Und das ist, neben Alan Silvestris grandiosem Score, der stellenweise seinem Großwerk Zurück in die Zukunft Konkurrenz macht und ebenfalls unglaublich viele Referenzen in seinen Klängen verwoben hat, eben das Größte, was ein solcher Film liefern kann. Das Gefühl dazuzugehören, mittendrin zu sein. Als Teil eines Teams auf einem großartigen Abenteuer, welches charmant, verspielt und optisch atemberaubend inszeniert (wobei, wer hätte daran bei Spielberg gezweifelt?) daherkommt und begeistert.
Fazit:
Ich habe mich in der Oasis wohlgefühlt. Extrem wohl sogar. So wohl, dass ich gerne sehr bald mit einem weiteren Kinobesuch dorthin zurückkehren möchte. Ich kannte Ernest Clines Roman vor dem Kinobesuch nicht, freue mich aber bereits jetzt auf die Lektüre. Ich fühlte mich trotzdem daheim in Spielbergs Version des Stoffes und habe mich nicht nur in seine Interpretation der Charaktere verliebt, sondern auch in das bunt-begeisternde Sammelsurium an Popkulturreferenzen, mit dem der Film einen regelrecht überschwemmt. Danach schwirrt einem der Kopf, die Mundwinkel fühlen sich wie unter den Ohren festgetackert an und in all dem leicht debilen Grinsen der Glückseligkeit ging mir nur ein einziger nagender Gedanke nicht aus dem Hinterkopf: "was, wenn ich nun kein Popkultur-Geek wäre?".

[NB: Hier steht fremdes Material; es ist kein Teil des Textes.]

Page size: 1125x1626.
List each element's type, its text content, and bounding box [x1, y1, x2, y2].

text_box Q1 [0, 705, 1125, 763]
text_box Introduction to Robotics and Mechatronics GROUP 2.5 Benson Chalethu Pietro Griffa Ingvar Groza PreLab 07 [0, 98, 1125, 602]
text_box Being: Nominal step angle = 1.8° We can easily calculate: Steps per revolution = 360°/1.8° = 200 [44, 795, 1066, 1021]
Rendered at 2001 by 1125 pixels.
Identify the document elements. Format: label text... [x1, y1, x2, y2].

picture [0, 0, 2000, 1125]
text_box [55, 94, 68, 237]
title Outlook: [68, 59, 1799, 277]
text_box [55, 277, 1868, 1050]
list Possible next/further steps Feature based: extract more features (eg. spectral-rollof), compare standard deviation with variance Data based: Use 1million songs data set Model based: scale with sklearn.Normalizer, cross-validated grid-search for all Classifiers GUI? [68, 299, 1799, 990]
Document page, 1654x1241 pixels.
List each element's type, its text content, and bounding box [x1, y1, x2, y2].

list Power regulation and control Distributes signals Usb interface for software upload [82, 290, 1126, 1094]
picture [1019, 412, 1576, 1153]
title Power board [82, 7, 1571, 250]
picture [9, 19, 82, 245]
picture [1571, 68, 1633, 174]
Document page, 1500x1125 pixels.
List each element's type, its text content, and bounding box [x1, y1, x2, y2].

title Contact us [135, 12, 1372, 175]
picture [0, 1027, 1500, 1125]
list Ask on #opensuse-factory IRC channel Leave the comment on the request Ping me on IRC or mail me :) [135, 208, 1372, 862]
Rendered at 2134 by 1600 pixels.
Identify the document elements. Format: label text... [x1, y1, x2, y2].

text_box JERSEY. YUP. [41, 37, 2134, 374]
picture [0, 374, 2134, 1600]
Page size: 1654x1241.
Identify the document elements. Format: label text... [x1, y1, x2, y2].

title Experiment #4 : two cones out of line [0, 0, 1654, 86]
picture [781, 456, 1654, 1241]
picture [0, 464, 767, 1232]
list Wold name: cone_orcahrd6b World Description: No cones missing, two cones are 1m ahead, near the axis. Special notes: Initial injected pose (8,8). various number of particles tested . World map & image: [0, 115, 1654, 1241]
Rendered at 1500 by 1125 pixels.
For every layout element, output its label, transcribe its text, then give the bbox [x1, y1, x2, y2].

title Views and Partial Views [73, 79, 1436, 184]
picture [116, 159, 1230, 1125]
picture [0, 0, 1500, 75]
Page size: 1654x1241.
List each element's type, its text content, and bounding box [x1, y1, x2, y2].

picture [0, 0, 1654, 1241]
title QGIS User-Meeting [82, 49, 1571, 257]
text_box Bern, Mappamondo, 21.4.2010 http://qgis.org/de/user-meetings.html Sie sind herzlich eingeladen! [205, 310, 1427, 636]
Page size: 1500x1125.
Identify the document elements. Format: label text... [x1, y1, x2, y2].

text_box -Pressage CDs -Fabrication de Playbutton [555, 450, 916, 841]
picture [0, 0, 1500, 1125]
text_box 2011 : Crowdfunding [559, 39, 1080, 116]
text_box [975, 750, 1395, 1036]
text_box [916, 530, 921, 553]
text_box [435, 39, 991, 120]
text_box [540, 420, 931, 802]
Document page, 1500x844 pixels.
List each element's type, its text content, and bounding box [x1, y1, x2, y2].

Und da liegt eben die oben erwähnte Krux: denn hat man diesen Bezug nicht, wird aus dem atemberaubenden Meisterwerk ein visuell ansprechender Trip auf einer Nostalgie-Achterbahn, zu der man leider die Karte nicht gelöst hat und bei der man deshalb nur von unten zuschaut. Deshalb stellt sich am Schluss eben genau diese Frage noch einmal: Ist der Film für dich gemacht? Für mich war er das, aus den erwähnten Gründen. Ob er es für dich auch ist, musst du selbst herausfinden. Denn wenn du bereits weißt, dass du dich in den genannten Aspekten nicht wiederfinden kannst, dann habe ich leider nur bedingt Hoffnung, dass dein Grinsen so breit sein wird wie meines, wenn du das Kino verlässt.
Von mir gibt es für Ready Player One dementsprechend
10/10 Punkte bzw. 5/5 Hüte,
allerdings mit der Einschränkung, dass diese ganz subjektiv mein Empfinden widerspiegeln und ich diesen Film sicher nicht blind jedem empfehlen kann.